But when it comes to giving those metaphors a thoroughly good mix, you really need a journalist.

Take a look at this splendid example from another newspaper this week: "Just as one door closes so another cracks open and the Blues keeper who has been frozen out at Portman Road has been told by his agent another club has entered the fray but nothing concrete has been sorted out."

Phew. You can take a breath now.

What interests me is whether, having been frozen out, Andy Marshall now finds himself in hot water.

He does appear to be treading water in his career right now – though I suspect he may have some irons in the fire, which he is keeping close to his chest.

In which case, a dip in that freezing water might be very welcome. Ssssssssssssss!


I TOUCHED a common nerve last week when I wrote of a remedy for calming hysterical dogs. The unpleasant effect of fireworks on sensitive pets is familiar in many families.

Several people have phoned or emailed me to ask where they can get Rescue Remedy. Without naming names, I can say it is available in at least one chemist and at least one health food shop in Ipswich.

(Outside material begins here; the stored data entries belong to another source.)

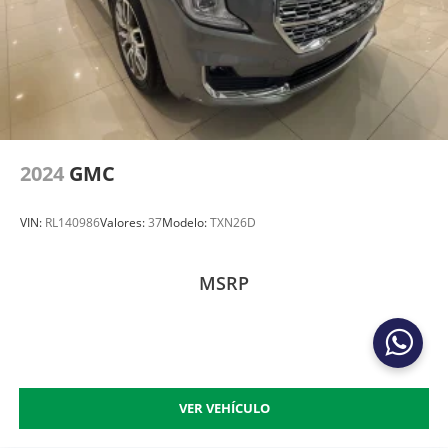
2024
GMC
VIN:
RL140986
Valores:
37
Modelo:
TXN26D
MSRP
VER VEHÍCULO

Of course, a better remedy would be for the idiots who let off fireworks at all times of the year to stop. But while they remain on sale to the public, that's not going to happen.


IT'S a stock story of all local newspapers – the letter from the council / gas company / Inland Revenue / bank [delete as applicable] to someone who's dead. But Leeds City Council has come up with a new twist on the theme.

They wrote to Moira Thoms (d. 2000) ordering her to clean up her own grave.